■ **Exercise description**: When you reach the line with "1. Install Python 3" in the data below, begin printing lines exactly, and stop once the line with "4. Follow the prompts on the simulation" has been printed.

■ **Rendered images with source text**:
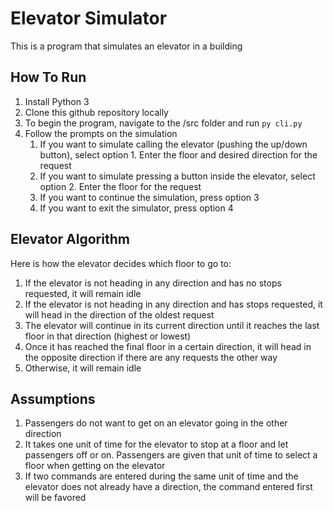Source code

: # Elevator Simulator
This is a program that simulates an elevator in a building

## How To Run
1. Install Python 3
2. Clone this github repository locally
3. To begin the program, navigate to the /src folder and run `py cli.py`
4. Follow the prompts on the simulation
    1. If you want to simulate calling the elevator (pushing the up/down button), select option 1. Enter the floor and desired direction for the request
    2. If you want to simulate pressing a button inside the elevator, select option 2. Enter the floor for the request
    3. If you want to continue the simulation, press option 3
    4. If you want to exit the simulator, press option 4

## Elevator Algorithm
Here is how the elevator decides which floor to go to:
1. If the elevator is not heading in any direction and has no stops requested, it will remain idle
2. If the elevator is not heading in any direction and has stops requested, it will head in the direction of the oldest request
3. The elevator will continue in its current direction until it reaches the last floor in that direction (highest or lowest)
4. Once it has reached the final floor in a certain direction, it will head in the opposite direction if there are any requests the other way
5. Otherwise, it will remain idle

## Assumptions
1. Passengers do not want to get on an elevator going in the other direction
2. It takes one unit of time for the elevator to stop at a floor and let passengers off or on. Passengers are given that unit of time to select a floor when getting on the elevator
3. If two commands are entered during the same unit of time and the elevator does not already have a direction, the command entered first will be favored 
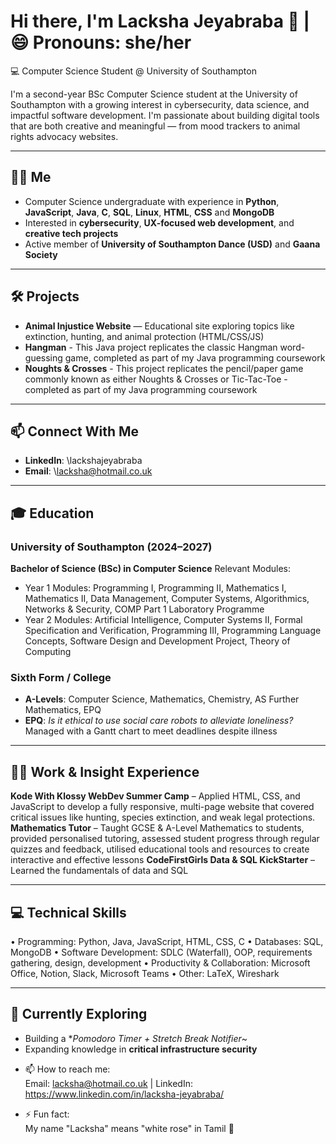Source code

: # Hi there, I'm Lacksha Jeyabraba 👋 | 😄 Pronouns: she/her
💻 Computer Science Student @ University of Southampton

I'm a second-year BSc Computer Science student at the University of Southampton with a growing interest in cybersecurity, data science, and impactful software development. I'm passionate about building digital tools that are both creative and meaningful — from mood trackers to animal rights advocacy websites.

---

## 👩‍💻 Me
* Computer Science undergraduate with experience in **Python**, **JavaScript**, **Java**, **C**, **SQL**, **Linux**, **HTML**, **CSS** and **MongoDB**
* Interested in **cybersecurity**, **UX-focused web development**, and **creative tech projects**
* Active member of **University of Southampton Dance (USD)** and **Gaana Society**

---

## 🛠️ Projects

* **Animal Injustice Website** — Educational site exploring topics like extinction, hunting, and animal protection (HTML/CSS/JS)
* **Hangman** - This Java project replicates the classic Hangman word-guessing game, completed as part of my Java programming coursework
* **Noughts & Crosses** - This project replicates the pencil/paper game commonly known as either Noughts & Crosses or Tic-Tac-Toe - completed as part of my Java programming coursework

---

## 📫 Connect With Me

* **LinkedIn**: \lackshajeyabraba
* **Email**: \lacksha@hotmail.co.uk

---

## 🎓 Education

### University of Southampton (2024–2027)

**Bachelor of Science (BSc) in Computer Science**
Relevant Modules:

* Year 1 Modules: Programming I, Programming II, Mathematics I, Mathematics II, Data Management, Computer Systems, Algorithmics, Networks & Security, COMP Part 1 Laboratory Programme
* Year 2 Modules: Artificial Intelligence, Computer Systems II, Formal Specification and Verification, Programming III, Programming Language Concepts, Software Design and Development Project, Theory of Computing

### Sixth Form / College

* **A-Levels**: Computer Science, Mathematics, Chemistry, AS Further Mathematics, EPQ
* **EPQ**: *Is it ethical to use social care robots to alleviate loneliness?*
  Managed with a Gantt chart to meet deadlines despite illness

---

## 🧑‍💼 Work & Insight Experience

**Kode With Klossy WebDev Summer Camp** – Applied HTML, CSS, and JavaScript to develop a fully responsive, multi-page website that covered critical issues like hunting, species extinction, and weak legal protections.
**Mathematics Tutor** – Taught GCSE & A-Level Mathematics to students, provided personalised tutoring, assessed student progress through regular quizzes and feedback, utilised educational tools and resources to create interactive and effective lessons
**CodeFirstGirls Data & SQL KickStarter** – Learned the fundamentals of data and SQL

---

## 💻 Technical Skills
• Programming: Python, Java, JavaScript, HTML, CSS, C
• Databases: SQL, MongoDB
• Software Development: SDLC (Waterfall), OOP, requirements gathering, design, development
• Productivity & Collaboration: Microsoft Office, Notion, Slack, Microsoft Teams
• Other: LaTeX, Wireshark

---

## 🌱 Currently Exploring

* Building a **Pomodoro Timer + Stretch Break Notifier*~
* Expanding knowledge in **critical infrastructure security**


- 📫 How to reach me:  
  Email: lacksha@hotmail.co.uk | LinkedIn: https://www.linkedin.com/in/lacksha-jeyabraba/
  
- ⚡ Fun fact:  
  My name "Lacksha" means "white rose" in Tamil 🌹
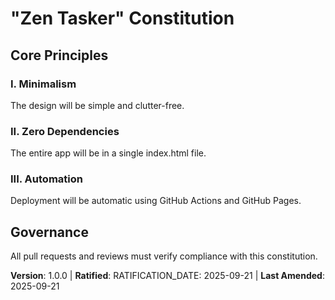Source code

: <!--
Sync Impact Report:
- Version change: 0.0.0 → 1.0.0
- Added principles: Minimalism, Zero Dependencies, Automation
- Removed sections: [SECTION_2_NAME], [SECTION_3_NAME]
- Templates requiring updates:
  - ✅ .specify/templates/plan-template.md
  - ✅ .specify/templates/spec-template.md
  - ✅ .specify/templates/tasks-template.md
- Follow-up TODOs:
  - TODO(PROJECT_NAME): Define the project name.
  - TODO(RATIFICATION_DATE): Define the ratification date.
-->
# "Zen Tasker" Constitution

## Core Principles

### I. Minimalism
The design will be simple and clutter-free.

### II. Zero Dependencies
The entire app will be in a single index.html file.

### III. Automation
Deployment will be automatic using GitHub Actions and GitHub Pages.

## Governance

All pull requests and reviews must verify compliance with this constitution.

**Version**: 1.0.0 | **Ratified**: RATIFICATION_DATE: 2025-09-21 | **Last Amended**: 2025-09-21
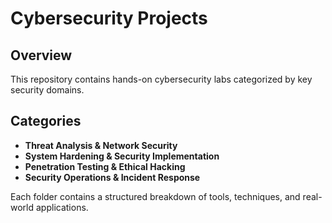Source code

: # Cybersecurity Projects

## Overview
This repository contains hands-on cybersecurity labs categorized by key security domains.

## Categories
- **Threat Analysis & Network Security**
- **System Hardening & Security Implementation**
- **Penetration Testing & Ethical Hacking**
- **Security Operations & Incident Response**

Each folder contains a structured breakdown of tools, techniques, and real-world applications.

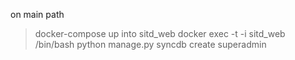on main path
> docker-compose up
 into sitd_web
> docker exec -t -i sitd_web /bin/bash
> python manage.py syncdb
create superadmin
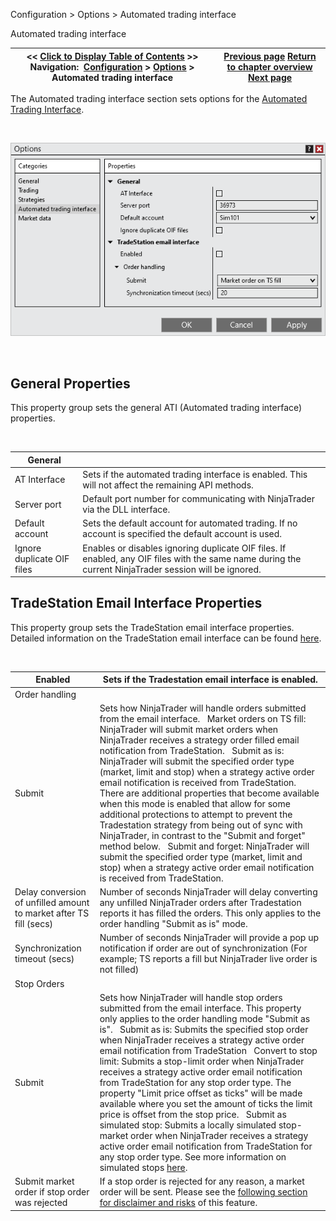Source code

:﻿


Configuration \> Options \> Automated trading interface






















Automated trading interface







| \<\< [Click to Display Table of Contents](options_ati.md) \>\> **Navigation:**     [Configuration](configuration-1.md) \> [Options](options-1.md) \> Automated trading interface | [Previous page](options_strategies-1.md) [Return to chapter overview](options-1.md) [Next page](options_marketdata-1.md) |
| --- | --- |











The Automated trading interface section sets options for the [Automated Trading Interface](automated_trading_interface_at-1.md).


 


![Options_AutomatedTradingInterface](options_automatedtradinginterface.png)


 


## General Properties


This property group sets the general ATI (Automated trading interface) properties.


 




| General |  |
| --- | --- |
| AT Interface | Sets if the automated trading interface is enabled. This will not affect the remaining API methods. |
| Server port | Default port number for communicating with NinjaTrader via the DLL interface. |
| Default account | Sets the default account for automated trading. If no account is specified the default account is used. |
| Ignore duplicate OIF files | Enables or disables ignoring duplicate OIF files. If enabled, any OIF files with the same name during the current NinjaTrader session will be ignored. |



## 


## TradeStation Email Interface Properties


This property group sets the TradeStation email interface properties. Detailed information on the TradeStation email interface can be found [here](tradestation_email_integration-1.htm "e").


 




| Enabled | Sets if the Tradestation email interface is enabled. |
| --- | --- |
| Order handling |  |
| Submit | Sets how NinjaTrader will handle orders submitted from the email interface.   Market orders on TS fill: NinjaTrader will submit market orders when NinjaTrader receives a strategy order filled email notification from TradeStation.   Submit as is: NinjaTrader will submit the specified order type (market, limit and stop) when a strategy active order email notification is received from TradeStation. There are additional properties that become available when this mode is enabled that allow for some additional protections to attempt to prevent the Tradestation strategy from being out of sync with NinjaTrader, in contrast to the "Submit and forget" method below.   Submit and forget:  NinjaTrader will submit the specified order type (market, limit and stop) when a strategy active order email notification is received from TradeStation. |
| Delay conversion of unfilled amount to market after TS fill (secs) | Number of seconds NinjaTrader will delay converting any unfilled NinjaTrader orders after Tradestation reports it has filled the orders. This only applies to the order handling "Submit as is" mode. |
| Synchronization timeout (secs) | Number of seconds NinjaTrader will provide a pop up notification if order are out of synchronization (For example; TS reports a fill but NinjaTrader live order is not filled) |
| Stop Orders |  |
| Submit | Sets how NinjaTrader will handle stop orders submitted from the email interface. This property only applies to the order handling mode "Submit as is".   Submit as is: Submits the specified stop order when NinjaTrader receives a strategy active order email notification from TradeStation   Convert to stop limit: Submits a stop\-limit order when NinjaTrader receives a strategy active order email notification from TradeStation for any stop order type. The property "Limit price offset as ticks" will be made available where you set the amount of ticks the limit price is offset from the stop price.   Submit as simulated stop: Submits a locally simulated stop\-market order when NinjaTrader receives a strategy active order email notification from TradeStation for any stop order type. See more information on simulated stops [here](simulated_stop_orders-1.md). |
| Submit market order if stop order was rejected | If a stop order is rejected for any reason, a market order will be sent. Please see the [following section for disclaimer and risks](stop_order_handling-1.md) of this feature. |









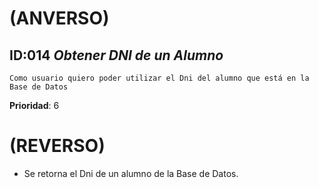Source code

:# (ANVERSO)

## ID:014   *Obtener DNI de un Alumno*

`Como usuario quiero poder utilizar el Dni del alumno que está en la Base de Datos`
 
  **Prioridad**: 6
  
# (REVERSO)

* Se retorna el Dni de un alumno de la Base de Datos.


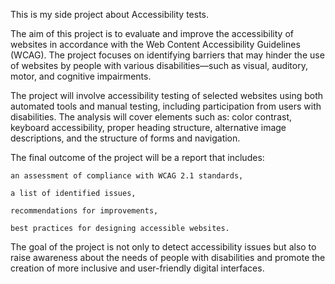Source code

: This is my side project about Accessibility tests.

The aim of this project is to evaluate and improve the accessibility of websites in accordance with the Web Content Accessibility Guidelines (WCAG). The project focuses on identifying barriers that may hinder the use of websites by people with various disabilities—such as visual, auditory, motor, and cognitive impairments.

The project will involve accessibility testing of selected websites using both automated tools and manual testing, including participation from users with disabilities. The analysis will cover elements such as: color contrast, keyboard accessibility, proper heading structure, alternative image descriptions, and the structure of forms and navigation.

The final outcome of the project will be a report that includes:

    an assessment of compliance with WCAG 2.1 standards,

    a list of identified issues,

    recommendations for improvements,

    best practices for designing accessible websites.

The goal of the project is not only to detect accessibility issues but also to raise awareness about the needs of people with disabilities and promote the creation of more inclusive and user-friendly digital interfaces.
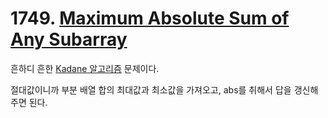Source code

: # 1749. [Maximum Absolute Sum of Any Subarray](./1749.cpp)

흔하디 흔한 [Kadane 알고리즘](https://en.wikipedia.org/wiki/Maximum_subarray_problem) 문제이다.

절대값이니까 부분 배열 합의 최대값과 최소값을 가져오고, abs를 취해서 답을 갱신해주면 된다.
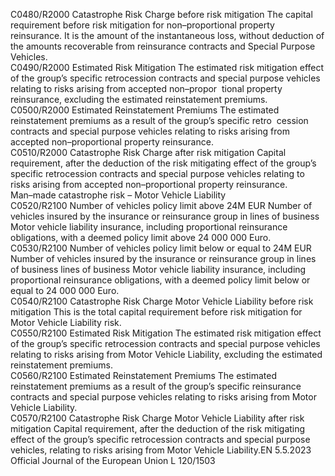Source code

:  
C0480/R2000  Catastrophe Risk Charge 
before risk mitigation  The capital requirement before risk mitigation for non–proportional property 
reinsurance. It is the amount of the instantaneous loss, without deduction of 
the amounts recoverable from reinsurance contracts and Special Purpose Vehicles.  
C0490/R2000  Estimated Risk Mitigation  The estimated risk mitigation effect of the group’s specific retrocession contracts 
and special purpose vehicles relating to risks arising from accepted non–propor ­
tional property reinsurance, excluding the estimated reinstatement premiums.  
C0500/R2000  Estimated Reinstatement 
Premiums  The estimated reinstatement premiums as a result of the group’s specific retro ­
cession contracts and special purpose vehicles relating to risks arising from 
accepted non–proportional property reinsurance.  
C0510/R2000  Catastrophe Risk Charge 
after risk mitigation  Capital requirement, after the deduction of the risk mitigating effect of the group’s 
specific retrocession contracts and special purpose vehicles relating to risks arising 
from accepted non–proportional property reinsurance.  
Man–made catastrophe 
risk – Motor Vehicle 
Liability  
C0520/R2100  Number of vehicles 
policy limit above 24M 
EUR  Number of vehicles insured by the insurance or reinsurance group in lines of 
business Motor vehicle liability insurance, including proportional reinsurance 
obligations, with a deemed policy limit above 24 000 000 Euro.  
C0530/R2100  Number of vehicles 
policy limit below or 
equal to 24M EUR  Number of vehicles insured by the insurance or reinsurance group in lines of 
business lines of business Motor vehicle liability insurance, including proportional 
reinsurance obligations, with a deemed policy limit below or equal to 24 000 000 
Euro.  
C0540/R2100  Catastrophe Risk Charge 
Motor Vehicle Liability 
before risk mitigation  This is the total capital requirement before risk mitigation for Motor Vehicle 
Liability risk.  
C0550/R2100  Estimated Risk Mitigation  The estimated risk mitigation effect of the group’s specific retrocession contracts 
and special purpose vehicles relating to risks arising from Motor Vehicle Liability, 
excluding the estimated reinstatement premiums.  
C0560/R2100  Estimated Reinstatement 
Premiums  The estimated reinstatement premiums as a result of the group’s specific 
reinsurance contracts and special purpose vehicles relating to risks arising from 
Motor Vehicle Liability.  
C0570/R2100  Catastrophe Risk Charge 
Motor Vehicle Liability 
after risk mitigation  Capital requirement, after the deduction of the risk mitigating effect of the group’s 
specific retrocession contracts and special purpose vehicles, relating to risks 
arising from Motor Vehicle Liability.EN  5.5.2023 Official Journal of the European Union L 120/1503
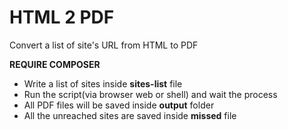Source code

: HTML 2 PDF
===============

Convert a list of site's URL from HTML to PDF

**REQUIRE COMPOSER**

 - Write a list of sites inside **sites-list** file
 - Run the script(via browser web or shell) and wait the process
 - All PDF files will be saved inside **output** folder
 - All the unreached sites are saved inside **missed** file
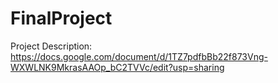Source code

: # FinalProject
Project Description:
https://docs.google.com/document/d/1TZ7pdfbBb22f873Vng-WXWLNK9MkrasAAOp_bC2TVVc/edit?usp=sharing
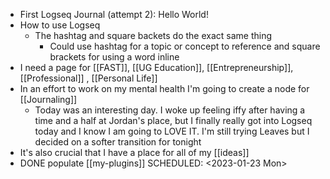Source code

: - First Logseq Journal (attempt 2): Hello World!
- How to use Logseq
	- The hashtag and square backets do the exact same thing
		- Could use hashtag for a topic or concept to reference and square brackets for using a word inline
- I need a page for [[FAST]], [[UG Education]], [[Entrepreneurship]], [[Professional]] , [[Personal Life]]
- In an effort to work on my mental health I'm going to create a node for [[Journaling]]
	- Today was an interesting day. I woke up feeling iffy after having a time and a half at Jordan's place, but I finally really got into Logseq today and I know I am going to LOVE IT. I'm still trying Leaves but I decided on a softer transition for tonight
- It's also crucial that I have a place for all of my [[ideas]]
- DONE populate [[my-plugins]]
  SCHEDULED: <2023-01-23 Mon>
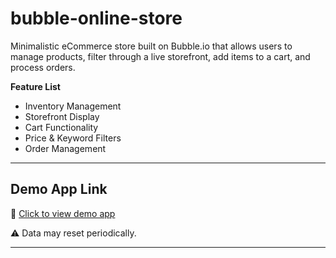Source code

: # bubble-online-store
Minimalistic eCommerce store built on Bubble.io that allows users to manage products, filter through a live storefront, add items to a cart, and process orders. 

**Feature List**

- Inventory Management
- Storefront Display
- Cart Functionality
- Price & Keyword Filters
- Order Management

---

## Demo App Link
🔗 [Click to view demo app](https://savoir-61748.bubbleapps.io/version-test/products)

⚠️ Data may reset periodically.

---




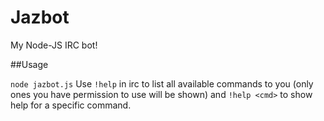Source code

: Jazbot
======

My Node-JS IRC bot!

##Usage

`node jazbot.js`
Use `!help` in irc to list all available commands to you (only ones you have permission to use will be shown) 
and `!help <cmd>` to show help for a specific command.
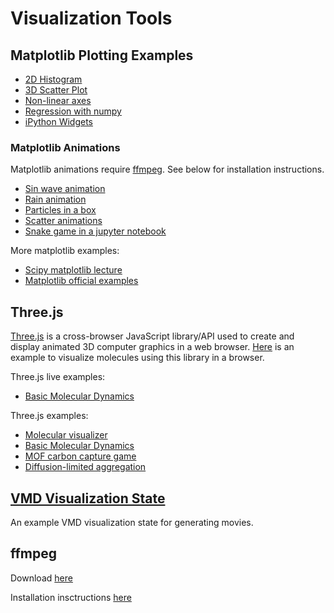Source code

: # Visualization Tools

## Matplotlib Plotting Examples

-   [2D Histogram](https://github.com/kbsezginel/visualization/blob/master/matplotlib-plots/2D_histogram.ipynb)
-   [3D Scatter Plot](https://github.com/kbsezginel/visualization/blob/master/matplotlib-plots/3D_scatter.ipynb)
-   [Non-linear axes](https://github.com/kbsezginel/visualization/blob/master/matplotlib-plots/nonlinear_axis.ipynb)
-   [Regression with numpy](https://github.com/kbsezginel/visualization/blob/master/matplotlib-plots/regression.ipynb)
-   [iPython Widgets](https://github.com/kbsezginel/visualization/blob/master/matplotlib-plots/interactive_widgets_DLA.ipynb)

### Matplotlib Animations

Matplotlib animations require [ffmpeg](https://ffmpeg.org/). See below for installation instructions.
-   [Sin wave animation](https://github.com/kbsezginel/visualization/blob/master/matplotlib-animations/sin_wave_animation.ipynb)
-   [Rain animation](https://github.com/kbsezginel/visualization/blob/master/matplotlib-animations/rain_animation.ipynb)
-   [Particles in a box](https://github.com/kbsezginel/visualization/blob/master/matplotlib-animations/particles_in_a_box.ipynb)
-   [Scatter animations](https://github.com/kbsezginel/visualization/blob/master/matplotlib-animations/scatter_animations.ipynb)
-   [Snake game in a jupyter notebook](https://github.com/kbsezginel/visualization/blob/master/matplotlib-animations/iPython-Snake-master/SnakeGame.ipynb)

More matplotlib examples:
-   [Scipy matplotlib lecture](http://www.scipy-lectures.org/intro/matplotlib/matplotlib.html)
-   [Matplotlib official examples](http://matplotlib.org/examples/index.html)

## Three.js
[Three.js](https://threejs.org/) is a cross-browser JavaScript library/API used to create and display
animated 3D computer graphics in a web browser. [Here](https://github.com/kbsezginel/visualization/tree/master/three-js/atomVis)
is an example to visualize molecules using this library in a browser.

Three.js live examples:
-   [Basic Molecular Dynamics](/web-md)

Three.js examples:
-   [Molecular visualizer](https://github.com/kbsezginel/visualization/tree/master/three-js/atomVis)
-   [Basic Molecular Dynamics](https://github.com/kbsezginel/visualization/tree/master/three-js/Web-MD)
-   [MOF carbon capture game](https://github.com/kbsezginel/visualization/tree/master/three-js/Web-MOF)
-   [Diffusion-limited aggregation](https://github.com/kbsezginel/visualization/tree/master/three-js/DLA)


## [VMD Visualization State](https://github.com/kbsezginel/visualization/blob/master/vmd/vmd-kbs)
An example VMD visualization state for generating movies.

## ffmpeg
Download [here](https://ffmpeg.org/)

Installation insctructions [here](https://github.com/adaptlearning/adapt_authoring/wiki/Installing-FFmpeg)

■ **Task response**:
1. Install Python 3
2. Clone this github repository locally
3. To begin the program, navigate to the /src folder and run `py cli.py`
4. Follow the prompts on the simulation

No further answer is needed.